17Does the matching tool factor in your lived experience and identity in ways that matter to therapeutic relationship, or only in ways that satisfy compliance?
18Are you aware of whether the AI has been trained to recognise when clients need a specialist you are not, or does it optimise for keeping cases internal?
19If the matching recommendation contradicts your intuitive sense of fit, do you have permission and time to explore why before accepting?
20When you work in a team, does the matching tool account for your specific relationships with colleagues, or does it treat all therapists as interchangeable?
Clinical Judgement and Risk Assessment
21When Woebot or ChatGPT generates a response to a client message, how would it know whether offering immediate reassurance is therapeutic or avoidant?
22Does the AI tool distinguish between a client expressing suicidal thoughts as history and expressing current intent?
23If a client discloses something that changes your assessment of risk, does the tool update its recommendations, or does it only flag what it was trained to flag?
24Has the AI been trained on cases where the highest risk was conveyed through understatement or through what was not said?
25When a therapeutic tool like Nabla suggests an intervention, does it account for the specific stage of your relationship with this client?
26Does the AI recognise when a client is testing the therapeutic relationship or expressing ambivalence about change, or does it interpret these as simple requests?
27If you use AI to help with case formulation, how would you catch it if the AI connected patterns that are coincidental rather than clinically significant?
28Does the tool alert you when a client's presentation falls outside the data it was trained on, or does it extrapolate anyway?
29When you override an AI recommendation based on clinical judgement, do you document your reasoning in a way that holds you accountable?
30Has anyone measured whether using these tools has changed the accuracy of your risk assessments compared to your unaided judgement?
Therapeutic Presence and Relationship
31When you are looking at an AI summary of the last session while the client is in the room, what are you not noticing about them in that moment?
32Does using Eleos or similar tools change how you listen, making you listen for categories the AI is trained to recognise rather than for what is alive in the room?
33If a client asks you a question and you check ChatGPT before answering, what have you communicated about who is doing the thinking in this relationship?
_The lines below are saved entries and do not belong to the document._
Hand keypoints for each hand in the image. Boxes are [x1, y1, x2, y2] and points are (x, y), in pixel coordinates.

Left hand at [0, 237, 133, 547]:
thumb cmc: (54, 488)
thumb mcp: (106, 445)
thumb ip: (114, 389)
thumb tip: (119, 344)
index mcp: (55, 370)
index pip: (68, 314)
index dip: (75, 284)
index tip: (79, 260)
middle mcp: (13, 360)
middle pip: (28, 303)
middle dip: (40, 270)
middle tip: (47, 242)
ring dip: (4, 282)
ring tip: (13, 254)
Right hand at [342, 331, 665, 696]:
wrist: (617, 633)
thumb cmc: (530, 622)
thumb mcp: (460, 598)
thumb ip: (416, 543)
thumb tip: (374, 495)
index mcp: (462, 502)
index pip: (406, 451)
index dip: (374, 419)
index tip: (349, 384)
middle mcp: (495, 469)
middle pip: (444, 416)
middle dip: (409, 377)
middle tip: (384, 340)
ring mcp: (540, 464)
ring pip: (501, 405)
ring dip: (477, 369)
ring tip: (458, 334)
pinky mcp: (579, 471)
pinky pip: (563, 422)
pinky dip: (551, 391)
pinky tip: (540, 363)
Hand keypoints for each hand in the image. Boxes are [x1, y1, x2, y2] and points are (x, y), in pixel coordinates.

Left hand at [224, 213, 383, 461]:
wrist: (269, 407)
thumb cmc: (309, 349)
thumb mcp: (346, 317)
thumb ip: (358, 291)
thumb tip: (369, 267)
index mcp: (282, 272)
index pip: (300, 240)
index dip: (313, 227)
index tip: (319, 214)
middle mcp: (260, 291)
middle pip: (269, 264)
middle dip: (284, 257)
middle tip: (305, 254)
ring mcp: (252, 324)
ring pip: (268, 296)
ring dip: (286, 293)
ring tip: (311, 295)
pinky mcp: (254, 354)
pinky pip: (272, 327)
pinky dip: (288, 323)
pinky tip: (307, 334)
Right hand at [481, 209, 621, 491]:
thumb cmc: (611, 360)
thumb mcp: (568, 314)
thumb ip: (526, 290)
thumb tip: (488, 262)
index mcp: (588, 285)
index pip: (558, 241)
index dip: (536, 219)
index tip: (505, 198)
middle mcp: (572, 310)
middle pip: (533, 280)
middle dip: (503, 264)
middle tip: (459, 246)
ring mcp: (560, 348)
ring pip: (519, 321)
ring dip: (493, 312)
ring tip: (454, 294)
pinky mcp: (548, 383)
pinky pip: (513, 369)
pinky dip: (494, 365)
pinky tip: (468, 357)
34When you use an AI tool to generate between-session messages, does it reflect your actual voice and relationship with this client?
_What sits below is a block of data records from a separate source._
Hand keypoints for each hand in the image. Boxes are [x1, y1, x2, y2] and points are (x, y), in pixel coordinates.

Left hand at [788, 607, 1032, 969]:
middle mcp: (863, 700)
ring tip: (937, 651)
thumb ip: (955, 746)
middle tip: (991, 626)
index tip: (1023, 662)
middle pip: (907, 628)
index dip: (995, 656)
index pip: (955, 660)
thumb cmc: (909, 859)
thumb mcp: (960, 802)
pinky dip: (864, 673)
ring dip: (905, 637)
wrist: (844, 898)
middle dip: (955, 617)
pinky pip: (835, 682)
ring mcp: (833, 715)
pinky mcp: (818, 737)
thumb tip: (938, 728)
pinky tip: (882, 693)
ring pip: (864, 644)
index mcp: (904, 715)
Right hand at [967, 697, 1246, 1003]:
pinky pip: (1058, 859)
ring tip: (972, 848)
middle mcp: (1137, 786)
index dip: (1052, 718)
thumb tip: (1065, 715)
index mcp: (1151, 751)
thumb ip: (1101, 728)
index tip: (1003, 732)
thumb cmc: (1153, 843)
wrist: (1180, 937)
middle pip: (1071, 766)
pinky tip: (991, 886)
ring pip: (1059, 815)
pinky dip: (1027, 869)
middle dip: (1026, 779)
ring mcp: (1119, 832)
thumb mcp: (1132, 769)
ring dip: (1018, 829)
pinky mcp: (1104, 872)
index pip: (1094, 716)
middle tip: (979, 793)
35Has the tool's presence in your sessions changed what clients feel safe enough to disclose, even if only slightly?
36Do you know whether the therapeutic relationships of clients who receive AI-assisted care differ in outcome or depth from those who do not?
37When you are documenting with an AI tool, are you more focused on what the documentation system needs than on what actually happened in the session?
38If a client senses that an AI tool influences your recommendations, how does that affect their sense of being known by you personally?
39Does using these tools allow you to be more present in sessions, or are you split between the tool and the person in front of you?
40When you introduce an AI tool to a client, are you transparent about what it does and what it does not do, or do you avoid the detail?
How to use these questions
Test any AI tool on a real case you have already completed. Compare the AI output to your actual notes and judgements. Does it miss what mattered?
Ask your colleagues in supervision whether they have noticed any patterns in cases where the AI's recommendation diverged from clinical reality.
Set a time limit on reviewing and correcting AI outputs. If you are spending more time correcting than the tool saved, the tool is not working for you.
Document every time you override an AI recommendation and why. This record shows you where the tool breaks down and protects you if outcomes are questioned.
Maintain at least one day per week of practice without AI assistance. Use it to remember what your unaided judgement actually sounds like.